Liberal Democrat campaigners are celebrating the announcement that the immediate threat to St Helier Hospital’s Accident and Emergency, maternity and children’s wards has passed – although the future remains very uncertain.
The Better Services Better Value (BSBV) review, which in May recommended the cuts to these hospital services, has now recommended delaying going out to consultation on the plans saying, ‘This is because NHS Surrey wish to more fully understand the impact of BSBV on their residents who use NHS services in south west London, and implications for the NHS in Surrey, before public consultation begins.
‘This means that the BSBV programme and NHS Surrey now need more time to carry out further detailed analysis of the impact of the proposals.’
In May, BSBV recommended that St George’s, Croydon and Kingston hospitals remain as they are while St Helier should lose these crucial services, and instead become a centre for planned surgery across south west London.
The Liberal Democrat campaign to save St Helier immediately swung into action and months of effort reached a climax on 8 September when a Fun Day outside the hospital attracted protesters from across the area, who presented petitions carrying thousands of names to health service representatives.

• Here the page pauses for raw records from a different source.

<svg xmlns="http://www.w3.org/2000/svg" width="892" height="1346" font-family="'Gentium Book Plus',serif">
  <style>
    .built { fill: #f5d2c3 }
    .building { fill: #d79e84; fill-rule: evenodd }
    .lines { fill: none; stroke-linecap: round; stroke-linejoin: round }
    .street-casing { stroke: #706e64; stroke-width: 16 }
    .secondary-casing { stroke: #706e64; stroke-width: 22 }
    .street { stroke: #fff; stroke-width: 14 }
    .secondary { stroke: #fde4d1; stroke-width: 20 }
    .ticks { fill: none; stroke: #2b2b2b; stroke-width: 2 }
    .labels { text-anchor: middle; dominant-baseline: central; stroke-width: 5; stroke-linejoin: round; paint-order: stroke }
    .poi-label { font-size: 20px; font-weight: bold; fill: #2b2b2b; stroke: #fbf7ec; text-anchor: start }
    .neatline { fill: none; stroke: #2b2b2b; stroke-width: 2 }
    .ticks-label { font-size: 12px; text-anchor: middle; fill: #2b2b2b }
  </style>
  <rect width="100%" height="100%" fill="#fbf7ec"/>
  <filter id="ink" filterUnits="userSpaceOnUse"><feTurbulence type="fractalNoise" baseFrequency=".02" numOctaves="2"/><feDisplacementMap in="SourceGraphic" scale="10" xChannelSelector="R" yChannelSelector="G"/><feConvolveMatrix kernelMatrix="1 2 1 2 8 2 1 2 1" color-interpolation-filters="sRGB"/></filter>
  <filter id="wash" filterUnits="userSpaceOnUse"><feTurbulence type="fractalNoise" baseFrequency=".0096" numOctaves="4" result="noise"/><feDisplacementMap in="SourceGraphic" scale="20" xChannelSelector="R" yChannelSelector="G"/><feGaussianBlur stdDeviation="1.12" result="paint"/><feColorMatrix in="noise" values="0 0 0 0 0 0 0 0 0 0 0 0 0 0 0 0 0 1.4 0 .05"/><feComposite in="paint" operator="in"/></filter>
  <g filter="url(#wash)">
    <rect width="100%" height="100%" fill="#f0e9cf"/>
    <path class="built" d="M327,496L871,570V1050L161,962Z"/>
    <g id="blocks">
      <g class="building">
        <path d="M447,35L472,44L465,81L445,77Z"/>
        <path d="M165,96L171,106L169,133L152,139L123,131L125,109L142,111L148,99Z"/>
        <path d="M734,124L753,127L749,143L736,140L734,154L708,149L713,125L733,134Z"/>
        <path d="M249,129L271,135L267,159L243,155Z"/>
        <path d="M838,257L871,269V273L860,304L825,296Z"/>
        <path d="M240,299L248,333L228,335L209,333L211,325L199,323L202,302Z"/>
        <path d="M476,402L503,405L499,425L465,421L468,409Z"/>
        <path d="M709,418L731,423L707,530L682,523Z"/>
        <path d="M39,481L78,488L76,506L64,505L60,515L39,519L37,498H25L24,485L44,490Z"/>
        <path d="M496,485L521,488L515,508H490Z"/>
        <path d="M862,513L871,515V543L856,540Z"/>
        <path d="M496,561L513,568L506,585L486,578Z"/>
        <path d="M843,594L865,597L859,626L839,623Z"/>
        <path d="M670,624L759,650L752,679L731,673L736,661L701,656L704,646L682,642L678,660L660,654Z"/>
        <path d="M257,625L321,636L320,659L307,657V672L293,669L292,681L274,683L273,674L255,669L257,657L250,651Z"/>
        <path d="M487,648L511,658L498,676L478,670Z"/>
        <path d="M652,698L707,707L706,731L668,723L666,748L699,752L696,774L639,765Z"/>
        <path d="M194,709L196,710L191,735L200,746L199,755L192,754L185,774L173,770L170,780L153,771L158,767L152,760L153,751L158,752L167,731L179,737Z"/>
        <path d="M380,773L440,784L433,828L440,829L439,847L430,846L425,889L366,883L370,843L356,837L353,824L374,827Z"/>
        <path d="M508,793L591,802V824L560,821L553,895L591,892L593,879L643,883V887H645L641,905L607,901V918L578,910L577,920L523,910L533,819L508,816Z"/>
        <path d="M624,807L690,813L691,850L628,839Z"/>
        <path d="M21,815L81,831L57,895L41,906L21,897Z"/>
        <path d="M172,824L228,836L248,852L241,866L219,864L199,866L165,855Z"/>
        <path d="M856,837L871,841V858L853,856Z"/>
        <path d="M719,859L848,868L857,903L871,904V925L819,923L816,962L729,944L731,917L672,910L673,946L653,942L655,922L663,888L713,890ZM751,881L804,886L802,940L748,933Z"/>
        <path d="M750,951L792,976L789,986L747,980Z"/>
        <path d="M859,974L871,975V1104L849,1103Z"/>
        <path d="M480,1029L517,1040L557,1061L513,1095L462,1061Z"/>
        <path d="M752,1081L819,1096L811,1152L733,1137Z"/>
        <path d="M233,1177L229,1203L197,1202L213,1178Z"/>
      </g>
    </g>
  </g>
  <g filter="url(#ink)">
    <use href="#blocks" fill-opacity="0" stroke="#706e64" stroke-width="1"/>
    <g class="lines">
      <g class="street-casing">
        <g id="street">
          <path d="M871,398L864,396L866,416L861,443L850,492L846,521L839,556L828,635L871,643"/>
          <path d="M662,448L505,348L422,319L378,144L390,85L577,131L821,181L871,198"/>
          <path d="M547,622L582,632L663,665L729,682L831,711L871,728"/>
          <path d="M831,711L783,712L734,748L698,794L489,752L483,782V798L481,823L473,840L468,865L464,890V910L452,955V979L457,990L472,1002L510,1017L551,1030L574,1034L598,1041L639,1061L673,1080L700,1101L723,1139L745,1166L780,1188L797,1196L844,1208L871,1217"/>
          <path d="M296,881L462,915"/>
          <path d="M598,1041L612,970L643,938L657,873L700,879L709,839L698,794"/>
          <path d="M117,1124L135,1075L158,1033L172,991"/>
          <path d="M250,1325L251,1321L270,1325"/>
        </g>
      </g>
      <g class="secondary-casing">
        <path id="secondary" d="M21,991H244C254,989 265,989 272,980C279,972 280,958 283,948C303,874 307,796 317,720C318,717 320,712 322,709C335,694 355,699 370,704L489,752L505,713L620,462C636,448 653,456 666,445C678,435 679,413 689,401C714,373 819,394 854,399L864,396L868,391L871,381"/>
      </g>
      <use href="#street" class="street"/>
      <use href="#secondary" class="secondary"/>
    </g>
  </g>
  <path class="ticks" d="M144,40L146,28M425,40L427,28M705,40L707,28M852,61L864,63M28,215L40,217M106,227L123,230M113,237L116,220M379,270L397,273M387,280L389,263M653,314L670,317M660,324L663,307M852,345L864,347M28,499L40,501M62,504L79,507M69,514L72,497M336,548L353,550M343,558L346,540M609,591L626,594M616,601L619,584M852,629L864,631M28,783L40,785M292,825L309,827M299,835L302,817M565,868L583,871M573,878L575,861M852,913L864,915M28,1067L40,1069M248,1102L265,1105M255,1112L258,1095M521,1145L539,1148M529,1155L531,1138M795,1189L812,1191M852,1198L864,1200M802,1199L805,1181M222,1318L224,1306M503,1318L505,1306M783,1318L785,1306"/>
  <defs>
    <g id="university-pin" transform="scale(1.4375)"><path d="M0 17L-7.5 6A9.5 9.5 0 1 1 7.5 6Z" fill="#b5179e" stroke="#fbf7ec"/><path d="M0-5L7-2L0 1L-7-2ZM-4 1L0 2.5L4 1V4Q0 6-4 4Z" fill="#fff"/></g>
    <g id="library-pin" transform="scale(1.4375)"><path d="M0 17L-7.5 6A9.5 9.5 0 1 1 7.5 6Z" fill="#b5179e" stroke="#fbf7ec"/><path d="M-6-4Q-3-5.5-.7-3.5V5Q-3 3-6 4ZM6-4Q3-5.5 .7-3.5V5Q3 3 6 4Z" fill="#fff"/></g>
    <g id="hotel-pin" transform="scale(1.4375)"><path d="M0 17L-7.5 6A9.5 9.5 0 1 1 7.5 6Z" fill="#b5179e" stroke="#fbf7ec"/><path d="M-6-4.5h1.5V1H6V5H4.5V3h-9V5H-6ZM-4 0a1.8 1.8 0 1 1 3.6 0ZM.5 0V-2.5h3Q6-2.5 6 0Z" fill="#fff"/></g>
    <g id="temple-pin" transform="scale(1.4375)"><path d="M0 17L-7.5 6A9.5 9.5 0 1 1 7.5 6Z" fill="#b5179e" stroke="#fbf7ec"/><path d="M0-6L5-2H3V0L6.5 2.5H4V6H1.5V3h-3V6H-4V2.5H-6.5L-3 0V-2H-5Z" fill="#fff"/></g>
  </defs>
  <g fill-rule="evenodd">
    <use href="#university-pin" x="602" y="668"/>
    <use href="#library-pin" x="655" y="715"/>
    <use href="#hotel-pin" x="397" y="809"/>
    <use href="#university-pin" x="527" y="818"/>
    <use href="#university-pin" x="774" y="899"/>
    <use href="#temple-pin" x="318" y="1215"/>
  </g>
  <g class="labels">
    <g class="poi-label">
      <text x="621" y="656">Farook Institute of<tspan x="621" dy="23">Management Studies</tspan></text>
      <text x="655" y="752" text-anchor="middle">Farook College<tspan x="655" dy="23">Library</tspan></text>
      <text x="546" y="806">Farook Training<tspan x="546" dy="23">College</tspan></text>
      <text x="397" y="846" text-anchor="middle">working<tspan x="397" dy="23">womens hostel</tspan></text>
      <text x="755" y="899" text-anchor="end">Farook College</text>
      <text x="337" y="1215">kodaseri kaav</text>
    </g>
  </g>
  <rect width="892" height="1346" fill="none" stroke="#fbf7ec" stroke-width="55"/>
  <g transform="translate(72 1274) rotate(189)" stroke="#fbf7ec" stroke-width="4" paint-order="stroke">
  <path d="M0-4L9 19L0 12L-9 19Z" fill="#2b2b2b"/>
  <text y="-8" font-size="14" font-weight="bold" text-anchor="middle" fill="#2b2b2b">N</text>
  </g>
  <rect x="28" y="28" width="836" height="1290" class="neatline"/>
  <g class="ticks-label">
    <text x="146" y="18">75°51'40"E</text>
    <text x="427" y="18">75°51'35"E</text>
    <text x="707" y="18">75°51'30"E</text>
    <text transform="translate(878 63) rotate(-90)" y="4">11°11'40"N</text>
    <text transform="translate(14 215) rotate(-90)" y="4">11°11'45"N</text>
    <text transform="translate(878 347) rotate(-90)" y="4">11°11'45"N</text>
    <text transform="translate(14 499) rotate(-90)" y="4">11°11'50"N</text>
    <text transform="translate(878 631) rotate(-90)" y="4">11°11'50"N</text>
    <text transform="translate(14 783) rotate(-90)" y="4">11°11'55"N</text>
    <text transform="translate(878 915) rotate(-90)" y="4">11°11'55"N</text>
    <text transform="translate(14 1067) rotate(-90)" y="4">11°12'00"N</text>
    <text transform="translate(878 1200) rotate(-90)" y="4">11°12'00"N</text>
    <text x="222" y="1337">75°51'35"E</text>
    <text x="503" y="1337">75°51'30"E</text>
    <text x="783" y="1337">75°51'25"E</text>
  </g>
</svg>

The proposals were due to go out to a three-month consultation period at the beginning of October and we were preparing to continue the fight.
Heather Honour is one of two Sutton Councillors sitting on the pan-South West London committee investigating the proposals.
She said: “From the start we have made it clear that this was a deeply flawed process. What a pity that so much taxpayers’ money has been wasted by the BSBV team before they came to their senses.”
Councillor Mary Burstow, Chair of Sutton’s Scrutiny Committee, said: “Of course this is a reason to celebrate, but now we must work to secure the future of St Helier Hospital for generations of Sutton residents to come.
“This is now a real opportunity for residents, politicians and medical staff to work out exactly how we want to see healthcare delivered in years to come.
“And it is crucial that that discussion covers the entire capital. London’s health services need to be looked at as a whole and decisions need to be reached that meet the needs of all Londoners.”
However, the uncertainty remains for hospital staff and patients, who are still unclear about what the future holds.